Le collectif critique, à juste titre, la « suppression, dans le catalogue des objets tibétains du Musée du quai Branly, du nom « Tibet » au profit de l’appellation chinoise « région autonome du Xizang ». Ils rappellent également que le musée d’histoire de Nantes a refusé en 2020 toute collaboration avec le régime chinois qui demandait dans le cadre de son exposition sur Gengis Khan que son nom « soit effacé, tout comme l’histoire et la culture mongoles, au bénéfice du nouveau récit national » en contrepartie du prêt de pièces pour ladite exposition[2].
Ils posent finalement le sujet de la diplomatie culturelle, de son contenu et de ses limites. Jusqu’où aller ?
Comment résister aux manipulations, à la désinformation, aux pressions d’un régime autoritaire ?
En 2020, le journaliste Michel Guerrin expliquait déjà que « l’indignation peut être à géométrie variable dès lors que des investissements financiers sont en jeu ». « L’Occident doit-il boycotter culturellement la Chine ? » écrivait-il dans le quotidien Le Monde.
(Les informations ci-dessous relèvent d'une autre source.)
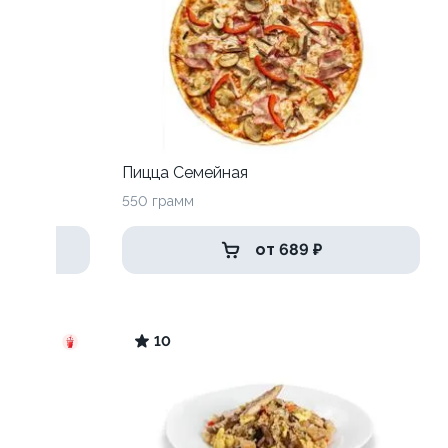
ль
Пицца Семейная
550 грамм
от 689 ₽
10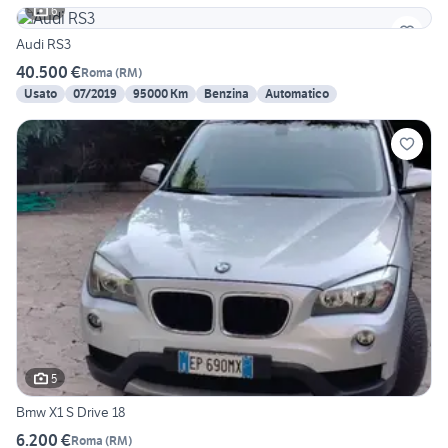
6
Audi RS3
40.500 €
Roma
(
RM
)
Usato
07/2019
95000 Km
Benzina
Automatico
5
Bmw X1 S Drive 18
6.200 €
Roma
(
RM
)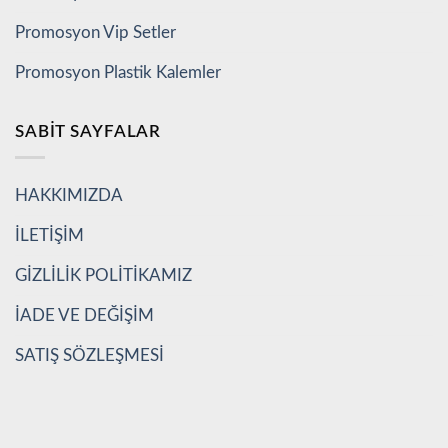
Promosyon Vip Setler
Promosyon Plastik Kalemler
SABIT SAYFALAR
HAKKIMIZDA
İLETİŞİM
GİZLİLİK POLİTİKAMIZ
İADE VE DEĞİŞİM
SATIŞ SÖZLEŞMESİ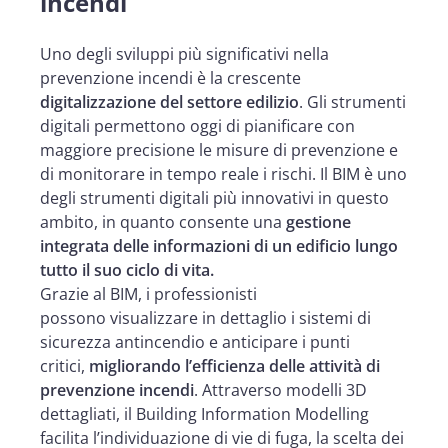
incendi
Uno degli sviluppi più significativi nella
prevenzione incendi è la crescente
digitalizzazione del settore edilizio
. Gli strumenti
digitali permettono oggi di pianificare con
maggiore precisione le misure di prevenzione e
di monitorare in tempo reale i rischi. Il BIM è uno
degli strumenti digitali più innovativi in questo
ambito, in quanto consente una
gestione
integrata delle informazioni di un edificio lungo
tutto il suo ciclo di vita.
Grazie al BIM, i professionisti
possono visualizzare in dettaglio i sistemi di
sicurezza antincendio e anticipare i punti
critici,
migliorando l’efficienza delle attività di
prevenzione incendi
. Attraverso modelli 3D
dettagliati, il Building Information Modelling
facilita l’individuazione di vie di fuga, la scelta dei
Cette récente tribune du 31 août 2024 est malheureusement toujours d’actualité avec comme écho les propos d’Ai Weiwei, l’artiste opposant au régime chinois : « Si vous ne remettez pas en cause ce pouvoir, vous devenez complice ». Que doit-on faire ou plutôt que peut-on faire ? Et encore davantage en 2024.
Cette année est l’année du soixantième anniversaire de l’établissement des relations diplomatiques entre la France et la Chine. « De nombreux événements sont organisés tout au long de l’année afin d’illustrer la densité du partenariat franco-chinois. Les échanges entre les peuples français et chinois sont à l’honneur, puisque l’année 2024 est aussi celle de l’année franco-chinoise du tourisme culturel » explique le site web du Ministère de l’Europe et des Affaires étrangères.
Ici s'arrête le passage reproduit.